Still, the comparison is strong enough to matter. If a platform can cut token cost by 10x and GPU count by 4x for certain training jobs, buyers will at least run the math. Power, cooling, and rack density are now board-level concerns for AI buyers, not just data center engineers.

  • Microsoft said its Fairwater AI superfactories will scale to hundreds of thousands of Vera Rubin Superchips
  • CoreWeave said it will add Rubin through Mission Control for production operations
  • AWS said Rubin will expand its AI infrastructure offerings
  • Google Cloud said it will bring Rubin to customers
  • Oracle Cloud Infrastructure said it will build gigascale AI factories with Vera Rubin architecture

The broader ecosystem list is long: Anthropic, OpenAI, Meta, xAI, Mistral AI, Perplexity, Cisco, Dell Technologies, HPE, Lenovo, and Supermicro are all named as expected adopters or partners. That kind of roster is less about hype and more about procurement reality. If the biggest buyers are lining up early, the supply chain and software stack will follow.

What the cloud and enterprise angle says about 2026

This announcement also tells us where the money is going. The biggest AI spenders are no longer just training frontier models. They are building factories for inference, reasoning, and agentic workflows that can handle long-running tasks. That is why NVIDIA keeps talking about token cost, uptime, and rack-scale systems instead of raw peak FLOPS.

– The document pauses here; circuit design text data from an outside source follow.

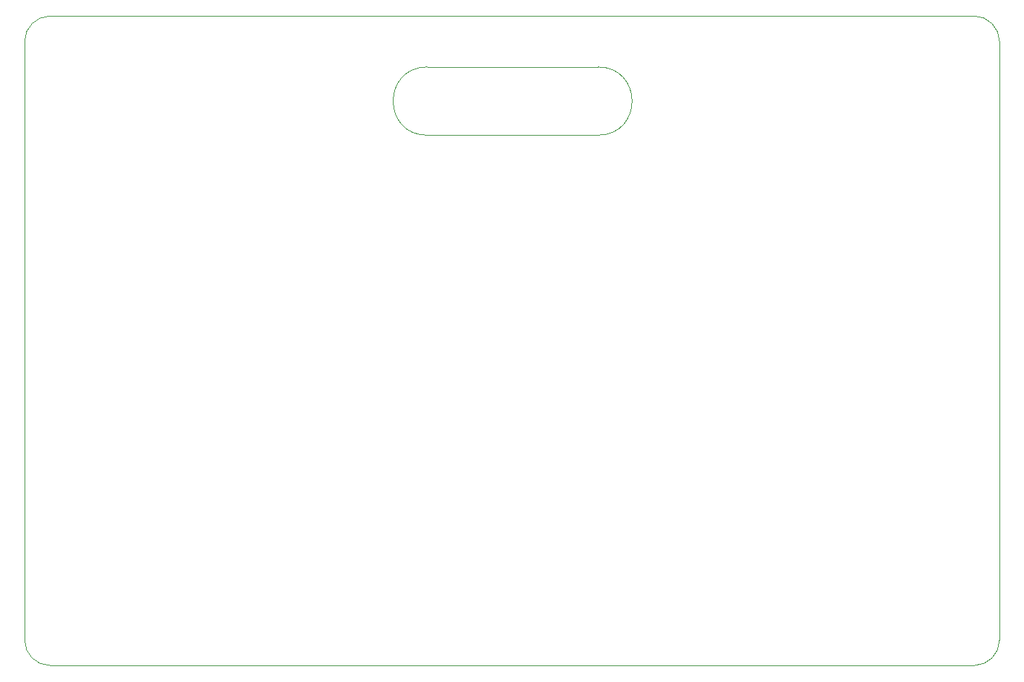
<source format=gbr>
%TF.GenerationSoftware,KiCad,Pcbnew,(5.1.10)-1*%
%TF.CreationDate,2022-09-07T22:56:21-04:00*%
%TF.ProjectId,HACK Badges,4841434b-2042-4616-9467-65732e6b6963,rev?*%
%TF.SameCoordinates,Original*%
%TF.FileFunction,Profile,NP*%
%FSLAX46Y46*%
G04 Gerber Fmt 4.6, Leading zero omitted, Abs format (unit mm)*
G04 Created by KiCad (PCBNEW (5.1.10)-1) date 2022-09-07 22:56:21*
%MOMM*%
%LPD*%
G01*
G04 APERTURE LIST*
%TA.AperFunction,Profile*%
%ADD10C,0.050000*%
%TD*%
G04 APERTURE END LIST*
D10*
X205280000Y-58420000D02*
X96980000Y-58420000D01*
X208280000Y-131620000D02*
X208280000Y-61420000D01*
X96980000Y-134620000D02*
X205280000Y-134620000D01*
X93980000Y-61420000D02*
X93980000Y-131620000D01*
X205280000Y-58420000D02*
G75*
G02*
X208280000Y-61420000I0J-3000000D01*
G01*
X208280000Y-131620000D02*
G75*
G02*
X205280000Y-134620000I-3000000J0D01*
G01*
X96980000Y-134620000D02*
G75*
G02*
X93980000Y-131620000I0J3000000D01*
G01*
X93980000Y-61420000D02*
G75*
G02*
X96980000Y-58420000I3000000J0D01*
G01*
X141200000Y-72404996D02*
G75*
G02*
X141200000Y-64395004I0J4004996D01*
G01*
X161200000Y-64400000D02*
G75*
G02*
X161200000Y-72400000I0J-4000000D01*
G01*
X161200000Y-72400000D02*
X141200000Y-72404996D01*
X141200000Y-64395004D02*
X161200000Y-64400000D01*
M02*

</source>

It also explains the expanded work with Red Hat AI. NVIDIA says the Rubin platform will pair with Red Hat Enterprise Linux, OpenShift, and Red Hat AI to give enterprises a full stack optimized for Rubin. That is a practical move, since many enterprise buyers care more about deployment, governance, and support than about benchmark charts.

For readers tracking the AI infrastructure race, the interesting question is not whether Rubin is fast. NVIDIA almost certainly made it fast. The real question is whether this new stack changes deployment economics enough to push more companies from pilot projects to full production systems.

One more detail matters: NVIDIA says Vera Rubin NVL72 is the first rack-scale platform to deliver confidential computing across CPU, GPU, and NVLink domains. For regulated industries and model owners worried about proprietary data, that is the kind of feature that can move a purchase decision.

What to watch next

Rubin looks like NVIDIA’s attempt to keep AI infrastructure on a yearly upgrade cycle while making each generation easier to justify on cost. If the company’s token-cost claims hold in the real world, cloud providers and enterprise buyers will have a strong reason to refresh faster than they would with a normal server upgrade.

My read: the next fight is not just about who has the fastest GPU. It is about who can deliver the cheapest secure token at scale. If Rubin lands the way NVIDIA says it will, the companies that run large models will start asking a sharper question: how much inference can we buy per watt, per rack, and per dollar?

That is the metric to watch through 2026, because it will decide whether Rubin becomes a niche flagship or the default platform for the next wave of AI factories.